My pony fits perfectly in a 'Pony' sized halter.
A lot of stores don't offer pony sizes but they have like full, yearling, weanling, etc. Would he fit in a Yearling size halter? He's about 14hh if it makes any difference


----------



## Roperchick (Feb 1, 2010)

I would try a regular horse size halter. i think a yearling would be a little snu on him.
theyre all measured differantly ive seen halters based on weight height and measurement of the head. i would get a regular horse size and try it on. then go from there.


----------



## equiniphile (Aug 16, 2009)

It really depends on the horse itself and the brand. My giant Thoroughbreds are both in Hamilton Pony (500-800lb) halters because they have small heads. Try a yearling halter and see how it fits.


----------



## calicokatt (Mar 5, 2012)

Yearling or small horse would probably work.

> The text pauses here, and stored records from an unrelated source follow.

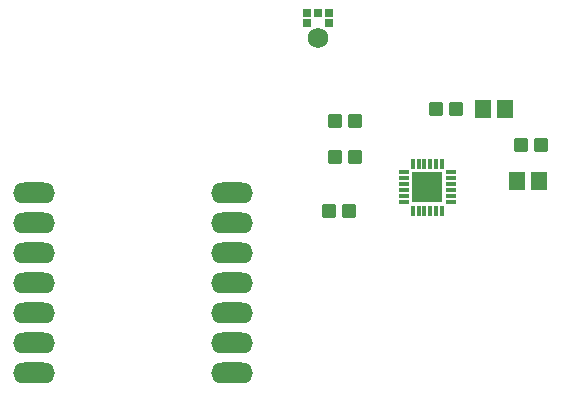
<source format=gbr>
%TF.GenerationSoftware,KiCad,Pcbnew,7.0.10*%
%TF.CreationDate,2024-01-26T16:43:20-08:00*%
%TF.ProjectId,FinalProject,46696e61-6c50-4726-9f6a-6563742e6b69,v2*%
%TF.SameCoordinates,Original*%
%TF.FileFunction,Soldermask,Top*%
%TF.FilePolarity,Negative*%
%FSLAX46Y46*%
G04 Gerber Fmt 4.6, Leading zero omitted, Abs format (unit mm)*
G04 Created by KiCad (PCBNEW 7.0.10) date 2024-01-26 16:43:20*
%MOMM*%
%LPD*%
G01*
G04 APERTURE LIST*
G04 Aperture macros list*
%AMRoundRect*
0 Rectangle with rounded corners*
0 $1 Rounding radius*
0 $2 $3 $4 $5 $6 $7 $8 $9 X,Y pos of 4 corners*
0 Add a 4 corners polygon primitive as box body*
4,1,4,$2,$3,$4,$5,$6,$7,$8,$9,$2,$3,0*
0 Add four circle primitives for the rounded corners*
1,1,$1+$1,$2,$3*
1,1,$1+$1,$4,$5*
1,1,$1+$1,$6,$7*
1,1,$1+$1,$8,$9*
0 Add four rect primitives between the rounded corners*
20,1,$1+$1,$2,$3,$4,$5,0*
20,1,$1+$1,$4,$5,$6,$7,0*
20,1,$1+$1,$6,$7,$8,$9,0*
20,1,$1+$1,$8,$9,$2,$3,0*%
G04 Aperture macros list end*
%ADD10RoundRect,0.050800X-0.620000X-0.750000X0.620000X-0.750000X0.620000X0.750000X-0.620000X0.750000X0*%
%ADD11RoundRect,0.050800X-0.537500X-0.500000X0.537500X-0.500000X0.537500X0.500000X-0.537500X0.500000X0*%
%ADD12O,3.556000X1.778000*%
%ADD13RoundRect,0.050800X-0.300000X-0.262500X0.300000X-0.262500X0.300000X0.262500X-0.300000X0.262500X0*%
%ADD14C,1.726600*%
%ADD15RoundRect,0.095400X0.355400X0.095400X-0.355400X0.095400X-0.355400X-0.095400X0.355400X-0.095400X0*%
%ADD16RoundRect,0.095400X0.095400X-0.355400X0.095400X0.355400X-0.095400X0.355400X-0.095400X-0.355400X0*%
%ADD17RoundRect,0.095400X-0.355400X-0.095400X0.355400X-0.095400X0.355400X0.095400X-0.355400X0.095400X0*%
%ADD18RoundRect,0.095400X-0.095400X0.355400X-0.095400X-0.355400X0.095400X-0.355400X0.095400X0.355400X0*%
%ADD19RoundRect,0.050800X-1.250000X-1.250000X1.250000X-1.250000X1.250000X1.250000X-1.250000X1.250000X0*%
G04 APERTURE END LIST*
D10*
%TO.C,C7*%
X164905000Y-94742000D03*
X166805000Y-94742000D03*
%TD*%
D11*
%TO.C,R2*%
X152405000Y-98806000D03*
X154105000Y-98806000D03*
%TD*%
%TO.C,C4*%
X168153000Y-97790000D03*
X169853000Y-97790000D03*
%TD*%
D12*
%TO.C,U1*%
X126927000Y-101854000D03*
X126927000Y-104394000D03*
X126927000Y-106934000D03*
X126927000Y-109474000D03*
X126927000Y-112014000D03*
X126927000Y-114554000D03*
X126927000Y-117094000D03*
X143691000Y-101854000D03*
X143691000Y-104394000D03*
X143691000Y-106934000D03*
X143691000Y-109474000D03*
X143691000Y-112014000D03*
X143691000Y-114554000D03*
X143691000Y-117094000D03*
%TD*%
D13*
%TO.C,IC1*%
X150041000Y-86614000D03*
X150041000Y-87464000D03*
D14*
X150941000Y-88724000D03*
D13*
X151841000Y-87464000D03*
X151841000Y-86614000D03*
X150941000Y-86614000D03*
%TD*%
D15*
%TO.C,U3*%
X158201000Y-100096000D03*
X158201000Y-100596000D03*
X158201000Y-101096000D03*
X158201000Y-101596000D03*
X158201000Y-102096000D03*
X158201000Y-102596000D03*
D16*
X158951000Y-103346000D03*
X159451000Y-103346000D03*
X159951000Y-103346000D03*
X160451000Y-103346000D03*
X160951000Y-103346000D03*
X161451000Y-103346000D03*
D17*
X162201000Y-102596000D03*
X162201000Y-102096000D03*
X162201000Y-101596000D03*
X162201000Y-101096000D03*
X162201000Y-100596000D03*
X162201000Y-100096000D03*
D18*
X161451000Y-99346000D03*
X160951000Y-99346000D03*
X160451000Y-99346000D03*
X159951000Y-99346000D03*
X159451000Y-99346000D03*
X158951000Y-99346000D03*
D19*
X160201000Y-101346000D03*
%TD*%
D11*
%TO.C,C5*%
X160943400Y-94755200D03*
X162643400Y-94755200D03*
%TD*%
%TO.C,R1*%
X152405000Y-95758000D03*
X154105000Y-95758000D03*
%TD*%
%TO.C,R3*%
X151897000Y-103378000D03*
X153597000Y-103378000D03*
%TD*%
D10*
%TO.C,C6*%
X167777000Y-100838000D03*
X169677000Y-100838000D03*
%TD*%
M02*

</source>
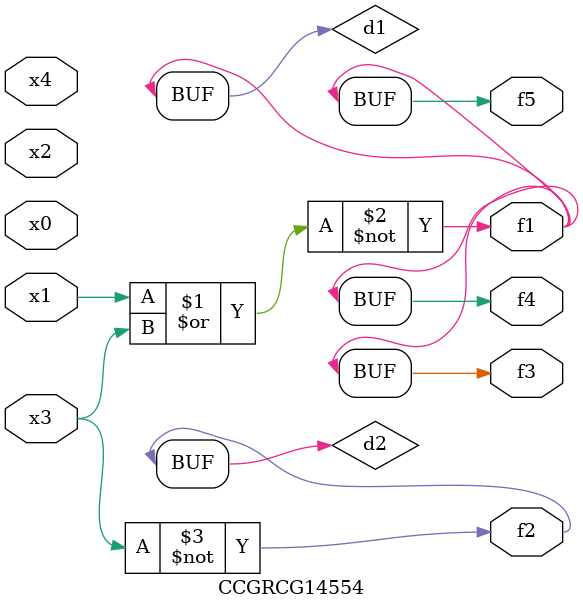
<source format=v>
module CCGRCG14554(
	input x0, x1, x2, x3, x4,
	output f1, f2, f3, f4, f5
);

	wire d1, d2;

	nor (d1, x1, x3);
	not (d2, x3);
	assign f1 = d1;
	assign f2 = d2;
	assign f3 = d1;
	assign f4 = d1;
	assign f5 = d1;
endmodule

</source>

Yearling is generally good for a pony with a daintier head.


----------



## Tianimalz (Jan 6, 2009)

Just take in a halter that does fit him, and hold it up for comparisons 

Indie's head is much smaller than it appears, so I've run into "Well crap what's going to fit?"hold up at the tack store before :lol: And if you're like me, t doesn't matter if I have written measurements with me... I just don't believe its small enough to fit her until I see visible proof.


----------



## Wallaby (Jul 13, 2008)

I'm pretty sure yearling is one size smaller than cob, etc, etc. 
My girl Lacey wears a cob sized halter. One time I tried getting her a yearling halter because I liked the color and it was just the tiniest bit too snug. Lacey is 14.1 but she's not a dainty 14.1 - I think she goes out of her way to be the chunkiest 14.1 out there. :lol:
If your guy is about 14hh, if I had to guess, I'd bet he would fit a yearling halter just fine.


----------



## DoubleS (Jun 11, 2012)

Ok thanks everybody! I am ordering a new show halter online, so I'm just going to go for it, and if it doesn't fit, I'll return it (or punch a new hole in it :lol


----------



## Cowgirls Boots (Apr 6, 2011)

I have the exact same prOblem. My mates head is teensy and I bought a yearling sized halter and it fit perfect.
_Posted via Mobile Device_


----------



## DoubleS (Jun 11, 2012)

Well, after lots of thinking, I decieded to get a 'Cob' sized halter. 
For some reason Yearling seemed too small, because he does fit in some averaged sized horse halters, but he has some 'wiggle room' in them. 
Average just struck me as too big, especially since I am going to be showing him in it!... so I just went with what was in the middle: Cob.
I hope I made the right decision!! It wasn't a cheap show halter. :shock::lol:


----------



## Speed Racer (Oct 21, 2009)

I've always bought cob size for my Arabians. Never had a bit of trouble fitting them. The Arab halters were either too big or too small, depending on the horse. Bought cob size bridles, too.


----------